Passage:
>> START

Category: Gratitude,Social Issues,poetryIronWynch @ 4:21 pm

I love my haters.  They’re my best press and the evidence that I’m doing something right.  Their attempts to “put me in my place” are welcome challenges that ultimately end up confirming the legitimacy of my position.

What’s funny about that is that I’m not particularly rich or famous.  I’m just me, and don’t apologize for that.  Yet for some reason, the self designated sheepdogs of the herd sniff me out for saying the simplest things like it not being a good idea to abuse people for not being close enough to whatever the herd deems perfect.  That’s like blasphemy against their Santa god, and they attack with religious fervor.

Like severed hands on the belt of Kali, I tend to wear their sorry excuses for insults like jewelry.  They are the sacrifices of dignity voluntarily amputated and lain at my feet.  Their songs over the years are as stylized as hymns.

There’s one of my old favorites: You Are So Ugly

You are so ugly
Why can’t you see?
You are so much more
Ugly than me.

This makes you worthless
Worth less than me.
You are so ugly
Ugly to me.

You must be sorry
Apologize
For being unpleasant
To my tender eyes.

If you do not
Well then you’re a bitch.
You should be hanged
Or burned like a witch.

I demand you agree
With my view of your worth.
Most people do
All over the earth.

We all think you’re ugly.
Why don’t you submit?
Why don’t you enjoy
The taste of our shit?

We do so love shitting
One hole just won’t do.
We open our mouths
And can’t help but poo

That you are so ugly
And worthless to us.
We sorely resent
Your making a fuss.

Not only must you
Account for your actions
But you’re required
To bear our contractions.

>> END

Supplied information:
>> START

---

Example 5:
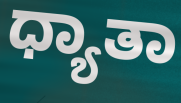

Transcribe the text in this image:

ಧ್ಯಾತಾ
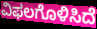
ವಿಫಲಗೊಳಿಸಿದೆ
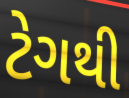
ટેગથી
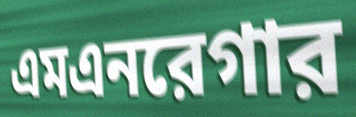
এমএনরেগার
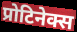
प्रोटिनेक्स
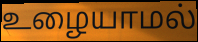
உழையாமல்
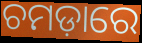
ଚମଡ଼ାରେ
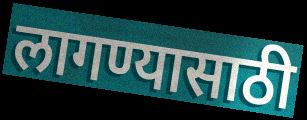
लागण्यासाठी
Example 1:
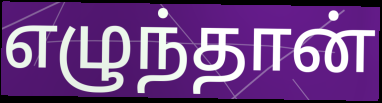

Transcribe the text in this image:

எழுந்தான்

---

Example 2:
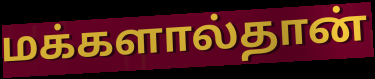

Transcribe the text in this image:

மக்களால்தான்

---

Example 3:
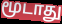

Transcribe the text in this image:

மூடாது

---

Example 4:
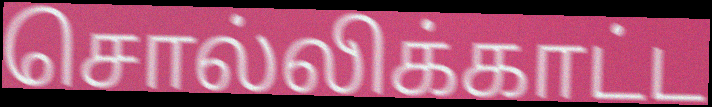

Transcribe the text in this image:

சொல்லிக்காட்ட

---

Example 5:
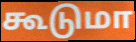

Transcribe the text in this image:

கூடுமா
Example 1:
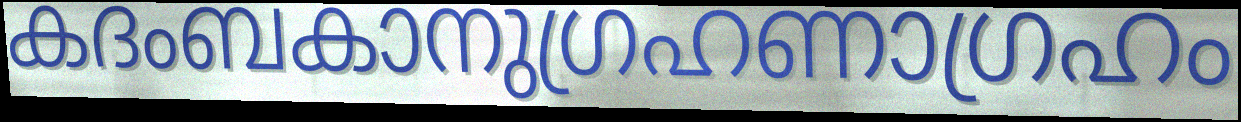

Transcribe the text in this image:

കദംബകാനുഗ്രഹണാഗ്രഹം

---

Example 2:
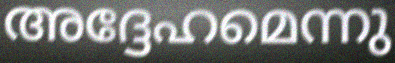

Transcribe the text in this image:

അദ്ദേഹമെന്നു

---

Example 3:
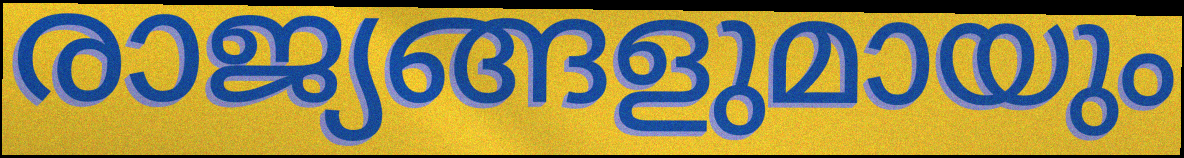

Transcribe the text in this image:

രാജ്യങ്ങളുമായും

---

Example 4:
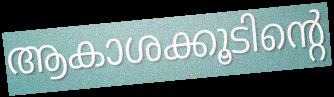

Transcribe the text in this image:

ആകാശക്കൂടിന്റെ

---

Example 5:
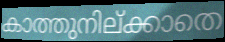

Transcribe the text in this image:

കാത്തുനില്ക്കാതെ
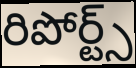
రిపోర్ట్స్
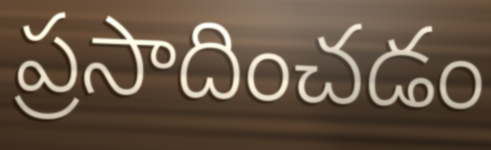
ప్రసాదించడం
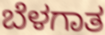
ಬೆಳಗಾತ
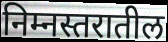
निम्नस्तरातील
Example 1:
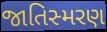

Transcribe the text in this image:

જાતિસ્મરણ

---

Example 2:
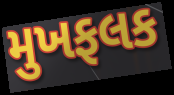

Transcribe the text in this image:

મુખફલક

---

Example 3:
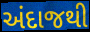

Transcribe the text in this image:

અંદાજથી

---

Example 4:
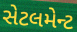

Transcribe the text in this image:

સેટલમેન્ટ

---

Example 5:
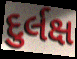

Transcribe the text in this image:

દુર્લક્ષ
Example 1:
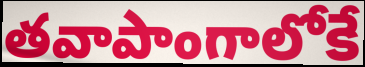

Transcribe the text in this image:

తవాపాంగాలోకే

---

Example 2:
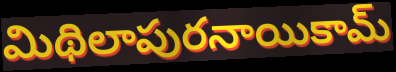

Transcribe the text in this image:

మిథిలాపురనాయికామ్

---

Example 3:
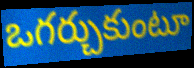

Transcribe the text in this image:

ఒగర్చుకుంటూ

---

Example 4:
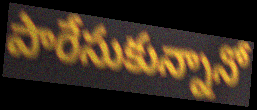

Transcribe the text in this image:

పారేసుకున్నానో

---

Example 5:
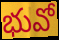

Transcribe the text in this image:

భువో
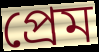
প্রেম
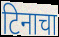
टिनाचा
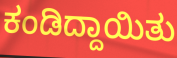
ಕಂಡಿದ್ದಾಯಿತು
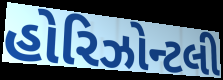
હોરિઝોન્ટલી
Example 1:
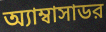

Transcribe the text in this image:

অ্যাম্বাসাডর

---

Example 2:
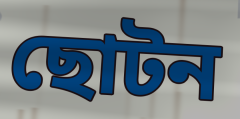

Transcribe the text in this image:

>> END

Challenge 1: Return the part of the blog post starting at "You should be" and ending at "of our shit?".
Challenge 2: Please output the lines of the entries as a JSON list of strings, one string per line with blank lines omitted, starting at the first line of the entries and ending at the line containing "കദംബകാനുഗ്രഹണാഗ്രഹം". Leave the pictures out of the answer.
The entries have no connection to the blog post.

Final answer 1:
You should be hanged
Or burned like a witch.

I demand you agree
With my view of your worth.
Most people do
All over the earth.

We all think you’re ugly.
Why don’t you submit?
Why don’t you enjoy
The taste of our shit?

Final answer 2:
[
  "---",
  "Example 5:",
  "Transcribe the text in this image:",
  "ಧ್ಯಾತಾ",
  "ವಿಫಲಗೊಳಿಸಿದೆ",
  "ટેગથી",
  "এমএনরেগার",
  "प्रोटिनेक्स",
  "உழையாமல்",
  "ଚମଡ଼ାରେ",
  "लागण्यासाठी",
  "Example 1:",
  "Transcribe the text in this image:",
  "எழுந்தான்",
  "---",
  "Example 2:",
  "Transcribe the text in this image:",
  "மக்களால்தான்",
  "---",
  "Example 3:",
  "Transcribe the text in this image:",
  "மூடாது",
  "---",
  "Example 4:",
  "Transcribe the text in this image:",
  "சொல்லிக்காட்ட",
  "---",
  "Example 5:",
  "Transcribe the text in this image:",
  "கூடுமா",
  "Example 1:",
  "Transcribe the text in this image:",
  "കദംബകാനുഗ്രഹണാഗ്രഹം"
]